Output, exactly as written, the lines of the data below from the one containing "Potential issues for" to the end.

(Collected data)
####
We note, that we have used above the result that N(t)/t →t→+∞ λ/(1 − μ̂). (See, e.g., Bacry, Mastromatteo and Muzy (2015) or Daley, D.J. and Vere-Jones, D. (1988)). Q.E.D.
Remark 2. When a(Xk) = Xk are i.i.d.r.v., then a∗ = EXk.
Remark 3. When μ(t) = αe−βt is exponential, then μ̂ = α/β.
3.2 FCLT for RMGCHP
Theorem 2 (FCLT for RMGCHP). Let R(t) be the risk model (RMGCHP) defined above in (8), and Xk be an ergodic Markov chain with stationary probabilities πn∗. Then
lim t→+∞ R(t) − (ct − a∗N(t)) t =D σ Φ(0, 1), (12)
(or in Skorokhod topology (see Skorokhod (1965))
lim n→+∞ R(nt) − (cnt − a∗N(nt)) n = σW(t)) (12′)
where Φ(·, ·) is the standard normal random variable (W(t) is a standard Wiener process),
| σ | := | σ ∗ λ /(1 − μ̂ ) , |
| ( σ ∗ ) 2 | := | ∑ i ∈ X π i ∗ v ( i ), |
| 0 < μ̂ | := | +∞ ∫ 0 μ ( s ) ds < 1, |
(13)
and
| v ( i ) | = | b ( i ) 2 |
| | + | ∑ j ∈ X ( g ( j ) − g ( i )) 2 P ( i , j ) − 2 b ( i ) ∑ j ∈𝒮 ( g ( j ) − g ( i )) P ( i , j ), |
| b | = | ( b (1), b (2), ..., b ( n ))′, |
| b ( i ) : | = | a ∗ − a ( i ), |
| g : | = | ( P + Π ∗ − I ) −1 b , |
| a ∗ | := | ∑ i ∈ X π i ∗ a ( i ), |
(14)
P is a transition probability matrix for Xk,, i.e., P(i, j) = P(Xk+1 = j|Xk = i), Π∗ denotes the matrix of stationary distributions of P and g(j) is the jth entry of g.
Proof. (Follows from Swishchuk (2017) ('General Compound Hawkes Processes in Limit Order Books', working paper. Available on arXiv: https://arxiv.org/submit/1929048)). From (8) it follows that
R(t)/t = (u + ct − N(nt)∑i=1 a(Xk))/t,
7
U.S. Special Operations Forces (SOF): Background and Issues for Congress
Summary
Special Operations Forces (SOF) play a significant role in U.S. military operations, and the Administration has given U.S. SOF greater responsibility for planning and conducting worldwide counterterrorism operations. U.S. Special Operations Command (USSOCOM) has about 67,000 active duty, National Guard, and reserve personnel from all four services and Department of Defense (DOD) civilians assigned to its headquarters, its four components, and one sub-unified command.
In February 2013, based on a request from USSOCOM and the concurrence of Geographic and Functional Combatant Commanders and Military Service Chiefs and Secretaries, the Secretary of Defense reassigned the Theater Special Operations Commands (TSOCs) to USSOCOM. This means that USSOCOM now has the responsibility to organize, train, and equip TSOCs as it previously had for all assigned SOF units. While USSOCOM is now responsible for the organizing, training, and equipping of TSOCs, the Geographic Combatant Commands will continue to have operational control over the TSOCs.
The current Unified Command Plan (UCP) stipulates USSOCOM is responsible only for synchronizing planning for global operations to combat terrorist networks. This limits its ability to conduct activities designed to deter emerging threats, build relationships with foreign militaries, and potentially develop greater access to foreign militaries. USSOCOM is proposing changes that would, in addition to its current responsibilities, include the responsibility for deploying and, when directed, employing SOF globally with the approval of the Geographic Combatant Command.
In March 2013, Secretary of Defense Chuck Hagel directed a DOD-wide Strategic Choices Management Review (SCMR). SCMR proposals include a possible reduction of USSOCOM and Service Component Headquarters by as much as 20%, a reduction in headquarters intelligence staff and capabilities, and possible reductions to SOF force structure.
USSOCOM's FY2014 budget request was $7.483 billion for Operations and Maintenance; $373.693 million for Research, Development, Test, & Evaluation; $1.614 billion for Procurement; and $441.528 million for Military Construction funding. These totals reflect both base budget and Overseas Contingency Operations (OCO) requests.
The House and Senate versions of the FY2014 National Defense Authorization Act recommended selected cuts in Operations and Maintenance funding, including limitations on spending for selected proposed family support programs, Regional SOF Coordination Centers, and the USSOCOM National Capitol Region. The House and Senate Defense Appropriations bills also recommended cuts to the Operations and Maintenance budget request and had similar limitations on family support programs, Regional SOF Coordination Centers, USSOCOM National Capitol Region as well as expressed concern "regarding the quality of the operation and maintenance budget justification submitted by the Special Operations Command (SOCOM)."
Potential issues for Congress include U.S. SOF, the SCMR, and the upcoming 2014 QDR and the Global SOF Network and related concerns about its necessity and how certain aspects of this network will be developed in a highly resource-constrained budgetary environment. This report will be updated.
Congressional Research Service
####
**SOLUTION FOR THIS PROBLEM**:
Potential issues for Congress include U.S. SOF, the SCMR, and the upcoming 2014 QDR and the Global SOF Network and related concerns about its necessity and how certain aspects of this network will be developed in a highly resource-constrained budgetary environment. This report will be updated.
Congressional Research Service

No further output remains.